From the entries below, return exactly the lines beginning at the one that contains "(mirror false)" and ending at the one that contains "(at -2.05 5.63))", both of them included, and only those lines.

● SUPPLIED MATERIAL
Content starts

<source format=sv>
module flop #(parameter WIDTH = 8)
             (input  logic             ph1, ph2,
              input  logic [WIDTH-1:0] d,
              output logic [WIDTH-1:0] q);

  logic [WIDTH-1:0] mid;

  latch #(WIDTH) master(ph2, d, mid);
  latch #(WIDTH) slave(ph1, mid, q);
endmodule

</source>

Content ends
Content starts

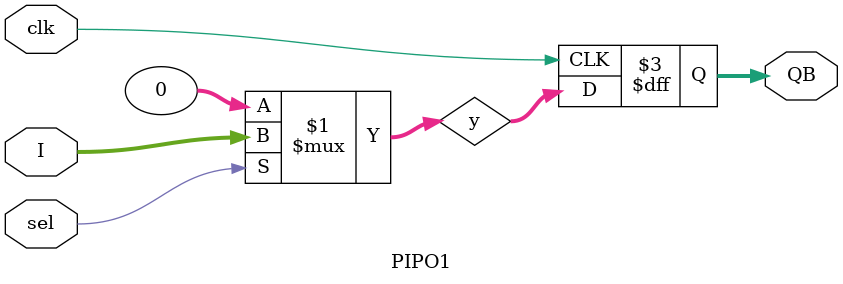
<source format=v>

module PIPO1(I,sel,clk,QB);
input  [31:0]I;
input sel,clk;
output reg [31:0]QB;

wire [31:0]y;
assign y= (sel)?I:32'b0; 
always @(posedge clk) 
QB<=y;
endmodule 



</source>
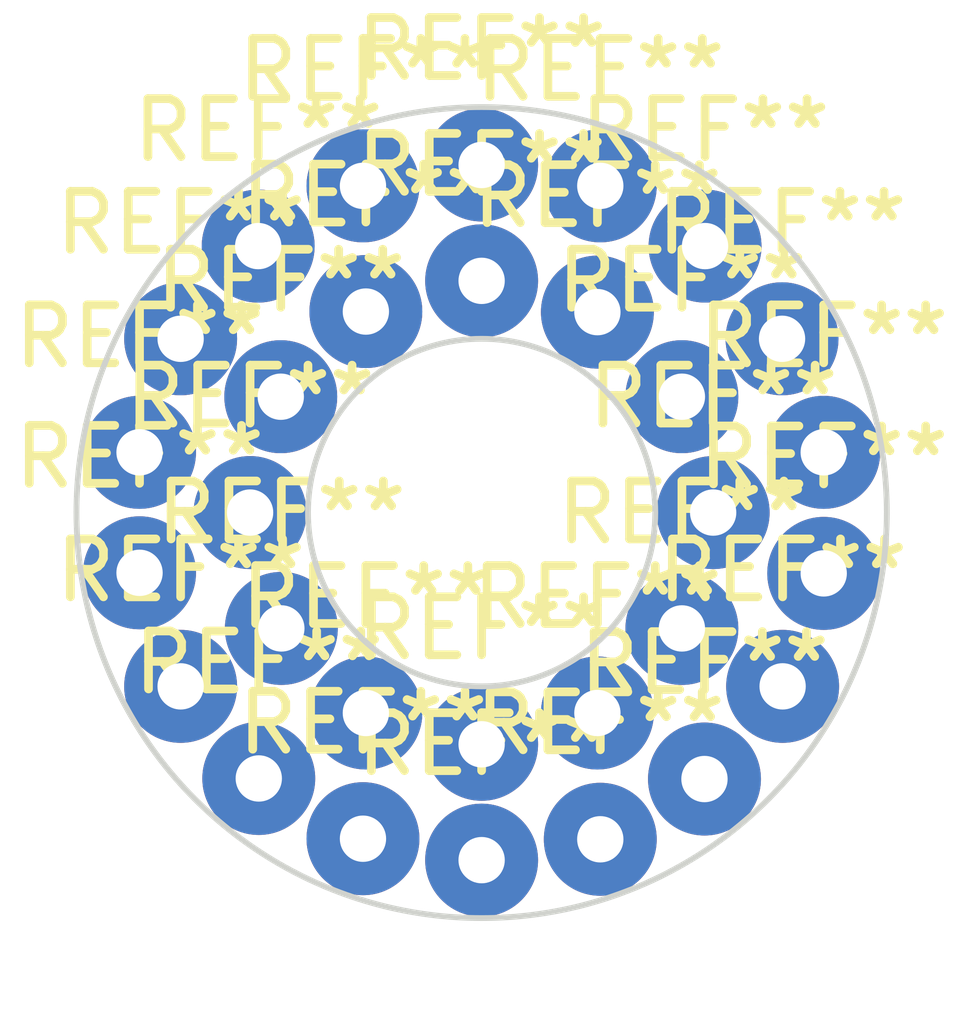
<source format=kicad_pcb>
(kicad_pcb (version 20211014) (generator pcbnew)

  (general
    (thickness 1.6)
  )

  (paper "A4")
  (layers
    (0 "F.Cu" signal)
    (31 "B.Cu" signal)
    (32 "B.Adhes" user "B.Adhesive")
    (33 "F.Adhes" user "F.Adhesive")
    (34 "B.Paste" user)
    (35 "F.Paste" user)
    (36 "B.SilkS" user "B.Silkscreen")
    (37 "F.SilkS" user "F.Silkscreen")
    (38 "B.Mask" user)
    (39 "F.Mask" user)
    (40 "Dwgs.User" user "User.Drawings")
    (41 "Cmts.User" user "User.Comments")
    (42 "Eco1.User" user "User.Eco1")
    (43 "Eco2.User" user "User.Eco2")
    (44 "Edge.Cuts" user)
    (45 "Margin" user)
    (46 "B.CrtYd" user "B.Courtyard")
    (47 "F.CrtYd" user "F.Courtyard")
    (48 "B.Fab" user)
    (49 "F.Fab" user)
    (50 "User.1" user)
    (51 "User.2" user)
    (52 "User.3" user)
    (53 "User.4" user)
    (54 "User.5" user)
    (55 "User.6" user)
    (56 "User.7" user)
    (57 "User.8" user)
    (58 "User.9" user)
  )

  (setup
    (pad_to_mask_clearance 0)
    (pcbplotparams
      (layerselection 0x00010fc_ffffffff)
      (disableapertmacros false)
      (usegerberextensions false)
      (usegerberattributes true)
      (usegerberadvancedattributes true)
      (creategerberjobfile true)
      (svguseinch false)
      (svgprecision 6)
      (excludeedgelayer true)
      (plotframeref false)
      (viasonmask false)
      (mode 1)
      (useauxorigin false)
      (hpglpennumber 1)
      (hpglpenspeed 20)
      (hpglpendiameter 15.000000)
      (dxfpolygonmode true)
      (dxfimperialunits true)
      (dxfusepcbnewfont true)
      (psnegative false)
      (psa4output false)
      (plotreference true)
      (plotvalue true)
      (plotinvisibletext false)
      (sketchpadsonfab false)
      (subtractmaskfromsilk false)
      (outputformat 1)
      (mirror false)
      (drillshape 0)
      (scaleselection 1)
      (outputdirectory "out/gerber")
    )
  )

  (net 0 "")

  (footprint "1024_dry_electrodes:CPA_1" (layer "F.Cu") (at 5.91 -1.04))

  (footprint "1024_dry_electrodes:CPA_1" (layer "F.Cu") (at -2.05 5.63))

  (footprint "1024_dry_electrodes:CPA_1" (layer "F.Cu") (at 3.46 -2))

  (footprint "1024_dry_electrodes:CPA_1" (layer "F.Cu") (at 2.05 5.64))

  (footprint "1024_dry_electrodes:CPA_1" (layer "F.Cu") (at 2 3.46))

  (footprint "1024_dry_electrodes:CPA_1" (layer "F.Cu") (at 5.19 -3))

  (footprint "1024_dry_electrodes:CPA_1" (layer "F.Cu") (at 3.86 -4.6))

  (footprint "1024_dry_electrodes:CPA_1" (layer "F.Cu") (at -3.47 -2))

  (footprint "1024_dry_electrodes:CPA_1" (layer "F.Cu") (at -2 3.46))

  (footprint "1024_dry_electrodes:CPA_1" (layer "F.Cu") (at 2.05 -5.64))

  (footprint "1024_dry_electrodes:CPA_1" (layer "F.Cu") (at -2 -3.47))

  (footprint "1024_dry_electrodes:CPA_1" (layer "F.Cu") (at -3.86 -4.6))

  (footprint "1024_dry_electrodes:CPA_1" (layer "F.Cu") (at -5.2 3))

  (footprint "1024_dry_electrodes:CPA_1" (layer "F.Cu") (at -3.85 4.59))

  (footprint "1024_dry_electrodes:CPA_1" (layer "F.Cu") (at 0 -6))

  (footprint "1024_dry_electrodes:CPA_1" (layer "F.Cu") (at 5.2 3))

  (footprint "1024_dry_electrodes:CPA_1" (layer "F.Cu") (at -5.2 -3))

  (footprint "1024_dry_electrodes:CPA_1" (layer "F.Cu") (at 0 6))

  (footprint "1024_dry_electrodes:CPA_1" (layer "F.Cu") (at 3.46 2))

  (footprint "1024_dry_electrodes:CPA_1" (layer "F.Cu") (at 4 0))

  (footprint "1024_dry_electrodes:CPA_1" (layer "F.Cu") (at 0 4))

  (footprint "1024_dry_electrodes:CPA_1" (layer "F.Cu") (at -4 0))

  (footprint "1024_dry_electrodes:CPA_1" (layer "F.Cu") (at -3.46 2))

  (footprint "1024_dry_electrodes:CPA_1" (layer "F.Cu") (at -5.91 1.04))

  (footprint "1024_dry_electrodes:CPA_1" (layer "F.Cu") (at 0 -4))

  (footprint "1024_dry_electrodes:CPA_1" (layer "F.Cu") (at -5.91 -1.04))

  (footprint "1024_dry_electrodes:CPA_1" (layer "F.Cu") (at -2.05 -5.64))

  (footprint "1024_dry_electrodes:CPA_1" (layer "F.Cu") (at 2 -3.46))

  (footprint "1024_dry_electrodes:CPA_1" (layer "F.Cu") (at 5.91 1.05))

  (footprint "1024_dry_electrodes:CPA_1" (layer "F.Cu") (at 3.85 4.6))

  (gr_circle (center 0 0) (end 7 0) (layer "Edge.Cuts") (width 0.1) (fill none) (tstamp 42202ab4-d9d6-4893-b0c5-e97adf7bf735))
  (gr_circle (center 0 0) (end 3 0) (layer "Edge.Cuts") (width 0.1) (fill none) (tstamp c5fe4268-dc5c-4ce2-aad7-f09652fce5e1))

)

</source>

Content ends

● FINISHED TASK
      (mirror false)
      (drillshape 0)
      (scaleselection 1)
      (outputdirectory "out/gerber")
    )
  )

  (net 0 "")

  (footprint "1024_dry_electrodes:CPA_1" (layer "F.Cu") (at 5.91 -1.04))

  (footprint "1024_dry_electrodes:CPA_1" (layer "F.Cu") (at -2.05 5.63))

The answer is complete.